New Delhi: Prime Minister Narendra Modi said a new institution will replace the 64-year-old Planning Commission, of which he is chairman, since it had outlived its utility today.
"In a short time, we will initiate a new institution that will work in the place of the Planning Commission," Modi said in his maiden speech from the Red Fort on Independence Day.
"A new institution with a new spirit," is what he promised, in line with the recommendations made by an international committee set up by the plan panel itself. Indications are that such an institution will be a think tank.
Being a former chief minister who had to himself knock on the doors of the commission for money, Modi said the importance of federalism in India was increasing and institutions must address this reality.
"This is a good thing (growing import of federal structure). We have to strengthen it," he said, adding:
"Today, the times have changed from the era when Planning Commission was created."
The announcement was received with a positive spirit by the industry.
"Creative thinking is required for building a new India with public private partnership and optimum utilisation of resources and power to the states," the Confederation of Indian Industry said.
But the Congress party slammed it. "This appears to be an attempt to centralise powers in the hands of one individual," said senior leader and former minister Ghulam Nabi Azad.
The commission was set up to deliver on the Directive Principles of State Policy of the Constitution, which calls for people's welfare by securing and protecting a social order with justice and equity.
India's first prime minister Jawaharlal Nehru thought this can be best addressed with a plan economy with goals set over five years.
Formed by a resolution of the Government of India March 15, 1950, the commission started presenting the Five Year Plans from 1951 -- disrupted a few times by the India-Pakistan war and drought.
Currently, the panel is overseeing the 12th such plan, 2012-17.
Prime Minister Nehru was its first chairman, with Gulzarilal Nanda as the deputy and V.T. Krishnamachari, Chintaman Deshmukh, G. L. Mehta and R.K. Patil as members.
According to officials in the know, Modi never had much of a regard for the commission and considered it a relic of the command economy that India tried to emulate from the then Soviet era.
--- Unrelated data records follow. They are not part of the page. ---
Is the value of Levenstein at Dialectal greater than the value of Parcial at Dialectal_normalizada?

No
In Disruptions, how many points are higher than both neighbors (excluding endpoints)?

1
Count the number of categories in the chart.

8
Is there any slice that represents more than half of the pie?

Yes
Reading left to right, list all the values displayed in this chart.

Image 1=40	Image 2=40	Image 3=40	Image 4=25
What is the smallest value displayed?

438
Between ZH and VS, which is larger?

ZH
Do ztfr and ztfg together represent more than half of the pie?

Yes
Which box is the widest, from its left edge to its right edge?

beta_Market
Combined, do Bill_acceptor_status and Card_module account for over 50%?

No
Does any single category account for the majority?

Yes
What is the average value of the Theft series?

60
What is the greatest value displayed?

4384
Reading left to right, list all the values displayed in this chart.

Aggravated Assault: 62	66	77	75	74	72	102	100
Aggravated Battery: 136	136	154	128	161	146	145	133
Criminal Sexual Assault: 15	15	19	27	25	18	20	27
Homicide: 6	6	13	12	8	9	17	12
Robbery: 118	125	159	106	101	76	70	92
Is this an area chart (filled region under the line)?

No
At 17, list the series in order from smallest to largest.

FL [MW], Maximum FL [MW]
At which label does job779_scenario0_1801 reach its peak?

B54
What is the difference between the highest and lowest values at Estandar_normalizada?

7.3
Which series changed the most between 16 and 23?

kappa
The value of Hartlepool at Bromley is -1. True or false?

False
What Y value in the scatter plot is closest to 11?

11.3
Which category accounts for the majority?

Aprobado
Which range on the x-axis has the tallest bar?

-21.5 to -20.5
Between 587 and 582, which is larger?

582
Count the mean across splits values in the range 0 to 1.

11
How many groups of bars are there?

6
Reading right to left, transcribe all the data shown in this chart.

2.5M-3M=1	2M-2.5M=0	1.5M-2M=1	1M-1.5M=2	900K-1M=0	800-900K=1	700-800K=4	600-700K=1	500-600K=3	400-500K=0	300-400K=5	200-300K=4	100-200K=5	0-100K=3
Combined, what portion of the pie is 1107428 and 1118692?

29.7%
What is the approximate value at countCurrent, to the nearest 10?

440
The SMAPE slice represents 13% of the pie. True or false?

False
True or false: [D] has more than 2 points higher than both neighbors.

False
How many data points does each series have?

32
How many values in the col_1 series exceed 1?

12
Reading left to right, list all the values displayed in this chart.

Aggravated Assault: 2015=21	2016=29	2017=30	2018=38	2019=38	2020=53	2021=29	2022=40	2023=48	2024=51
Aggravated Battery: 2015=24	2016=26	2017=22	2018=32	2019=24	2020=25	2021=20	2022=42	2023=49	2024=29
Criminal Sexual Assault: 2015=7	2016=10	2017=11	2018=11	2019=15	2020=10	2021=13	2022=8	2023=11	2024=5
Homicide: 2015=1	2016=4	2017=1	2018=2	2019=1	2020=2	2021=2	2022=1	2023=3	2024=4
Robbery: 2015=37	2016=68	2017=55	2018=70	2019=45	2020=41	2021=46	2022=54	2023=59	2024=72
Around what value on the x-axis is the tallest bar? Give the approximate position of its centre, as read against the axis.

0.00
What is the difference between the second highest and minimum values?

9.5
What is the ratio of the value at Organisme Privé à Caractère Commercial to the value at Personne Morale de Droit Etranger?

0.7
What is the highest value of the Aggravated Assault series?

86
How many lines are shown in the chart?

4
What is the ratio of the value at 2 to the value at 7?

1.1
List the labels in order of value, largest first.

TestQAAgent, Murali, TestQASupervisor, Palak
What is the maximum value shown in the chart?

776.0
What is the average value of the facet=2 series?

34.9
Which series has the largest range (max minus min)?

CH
Several states have complained that the plan panel, which more or less approves their annual plans, misuses its discretionary powers, even acting taking biased politically-motivated decisions.
The panel's redundancy was also the conclusion of the Independent Evaluation Office set up by the commission itself under Ajay Chibber, a Stanford-educated former assistant secretary general of the United Nations.
"It is clear the Planning Commission in its current form and function is a hindrance and not a help to India's development," said the report which became quite controversial as some said it had exceeded its brief.